Death toll in Syria enclave tops 500 after UN delays truce vote
New air strikes on the Syrian rebel enclave of Eastern Ghouta on Saturday took the civilian death toll from seven days of devastating bombardment to more than 500 after the United Nations again delayed a vote on a ceasefire.
More than 120 children are said to have been among the dead in the bombing campaign that the government launched last Sunday on the enclave just outside Damascus, the Syrian Observatory for Human Rights said.
The Britain-based monitor of the war said at least 29 civilians were killed in Saturday’s strikes, including 17 in the main town of Douma.
It claimed the strikes were being carried out by Syrian and Russian forces.
Moscow has denied any direct involvement.
US President Donald Trump on Friday said Russia’s alleged actions in Syria were a “disgrace”.
The UN Security Council was due to vote on Friday on a resolution calling for a month-long ceasefire to allow aid deliveries and the evacuation of seriously wounded civilians.
But the vote was postponed until overnight on Saturday, as Western powers bickered with Russia over the wording.

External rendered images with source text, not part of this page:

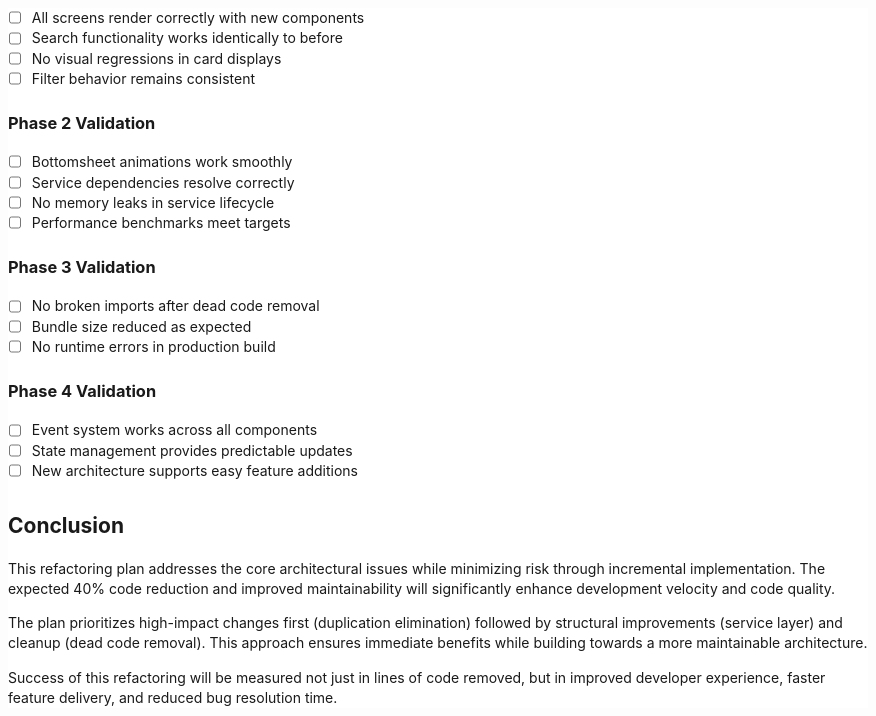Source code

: - [ ] All screens render correctly with new components
- [ ] Search functionality works identically to before
- [ ] No visual regressions in card displays
- [ ] Filter behavior remains consistent

### Phase 2 Validation

- [ ] Bottomsheet animations work smoothly
- [ ] Service dependencies resolve correctly
- [ ] No memory leaks in service lifecycle
- [ ] Performance benchmarks meet targets

### Phase 3 Validation

- [ ] No broken imports after dead code removal
- [ ] Bundle size reduced as expected
- [ ] No runtime errors in production build

### Phase 4 Validation

- [ ] Event system works across all components
- [ ] State management provides predictable updates
- [ ] New architecture supports easy feature additions

## Conclusion

This refactoring plan addresses the core architectural issues while minimizing
risk through incremental implementation. The expected 40% code reduction and
improved maintainability will significantly enhance development velocity and
code quality.

The plan prioritizes high-impact changes first (duplication elimination)
followed by structural improvements (service layer) and cleanup (dead code
removal). This approach ensures immediate benefits while building towards a more
maintainable architecture.

Success of this refactoring will be measured not just in lines of code removed,
but in improved developer experience, faster feature delivery, and reduced bug
resolution time.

Control of Eastern Ghouta is shared between two Islamist factions and Syria’s former al-Qaeda affiliate. Russia insists there can be no ceasefire with extremists or their allies.
Russia has been pressing for a negotiated withdrawal of rebel fighters and their families but all three rebel groups have refused.
The Western-backed rebels have been firing back into Damascus, where a hospital was hit on Friday, state news agency SANA reported.
At least 16 civilians have been killed in eastern districts of the capital since Sunday, according to state media, and many residents have sought temporary accommodation elsewhere for fear of a further intensification of the fighting.
Negotiations have stumbled over a key provision of the draft resolution that specifies when the ceasefire will begin.